In practice, these constraints may seem unrealistic, but even without one of these constraints—and, in fact, under regular, strategic play—the games are undecidable, and hence amongst the hardest games in existence.
This is not an exaggeration. All models of computation are equivalent, so it doesn’t quite matter if you run Civ on a laptop, super computer, or DNA strands: R is still R.
The findings have interesting repercussions for Civ and for research in the computational complexity of games. Namely,
Building effective AI for Civ and other similar games requires powerful, state-of-the-art algorithms. Not if-else statements.
I also conjecture that for an arbitrary map size (but still finite) and unbounded turn times, the games should be in EXPTIME-complete. That means that they must be at least as hard as (generalised) chess! This is a very realistic problem: when you set up your game, you have an arbitrary map size (with mods, even more so); and you can disable the turn timer.

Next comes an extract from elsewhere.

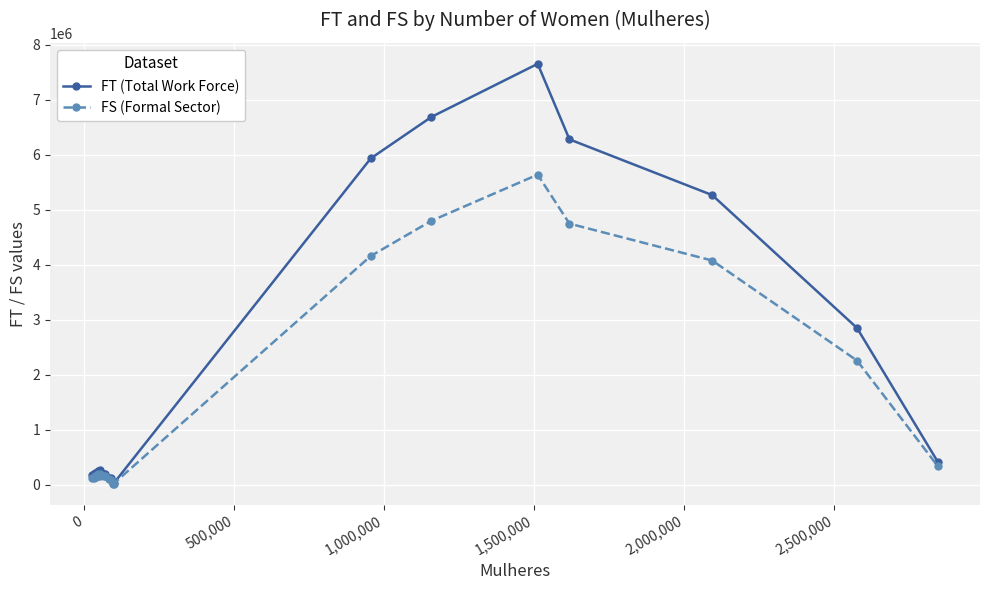

Rank the series by their maximum value, from highest to lowest.

FT (Total Work Force), FS (Formal Sector)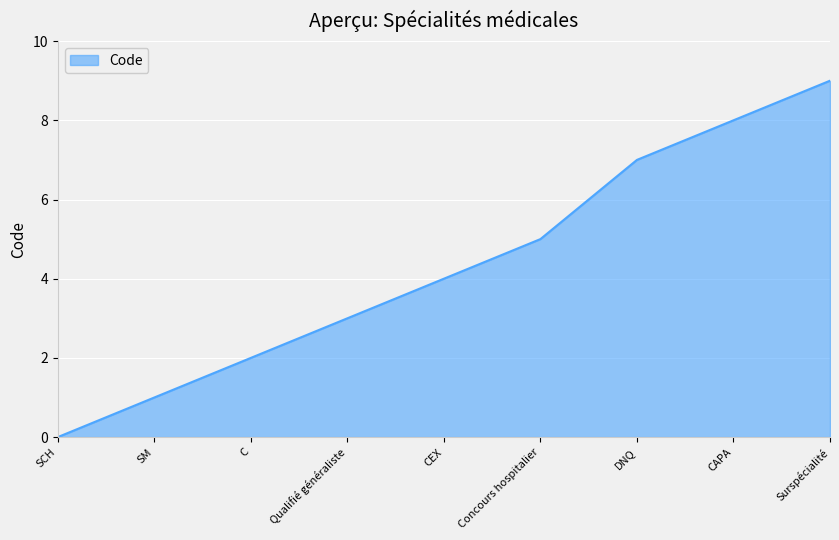

What is the change in value from Concours hospitalier to Surspécialité?

+4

An effective reduction from Civ to a known problem in, say, EXPTIME-complete, will very likely also provide information about other 4X games. In spite of their very different mechanics (even between installments, most Civs are quite different) all 4X games have the same ‘multiple resources, multiple games, multiple victory conditions; but bounded space and multiple-actions per-turn’ theme going on. So it is quite probable that they are also reducible amongst each other.7
All in all, I hope you liked this post. Like Fry would say, it took a few hours to write, so I thought it’d take a few hours to read. But hopefully you found it interesting. I particularly think that the addition of computational complexity theory to actual videogame play could yield some very interesting results. Plus, I love this field.
If not, you can think of it the other way:
It’s quite possible that the study of games will yield even more interesting results in theoretical computer science!
In the words of David Hilbert: ‘wir müssen wissen. Wir werden wissen’.
Technically, R is called the set of decidable languages (return “yes” if the answer is “yes” and “no” if the answer is “no”). By definition, the Halting Problem is not in R. TMs can answer a slightly larger set--as long as the answer is “yes”. Otherwise, they may loop forever. This set is called RE (for Recursively Enumerable), and the Halting problem is in that set. But that’s beyond our discussion, since we want an algorithm that always terminates.
Aside: complexity theorists kind of gloss over the Halting Problem and study the recursive hierarchy created by (imaginary) machines that could solve the Halting Problem. Turns out these machines can’t solve a “super” Halting Problem, and so on. We really won’t be discussing that, but I think it’s pretty cool. :)
It drove nuts because Civ:BE is my favourite, but Civ:VI is the one I spent the most time on AND COME ON I HAD TO DO SOMETHING PRODUCTIVE WITH ALL THAT TIME DAMN IT
For example, in Civ:VI you could use the starting seed and some constant initial time to configure the state hexes; in Civ:V/BE you could use mods to pre-populate the maps
It is in PSPACE, if you want to get technical.
A minor nuance in this conjecture might be diplomatic victories for Civ:VI: a player can decrease or increase their “diplomatic score”, and once this score reaches a certain quantity, you win. We know that if we lift the turn limit you can actually have an infinite loop where you increase-decrease your score, so they might be undecidable then.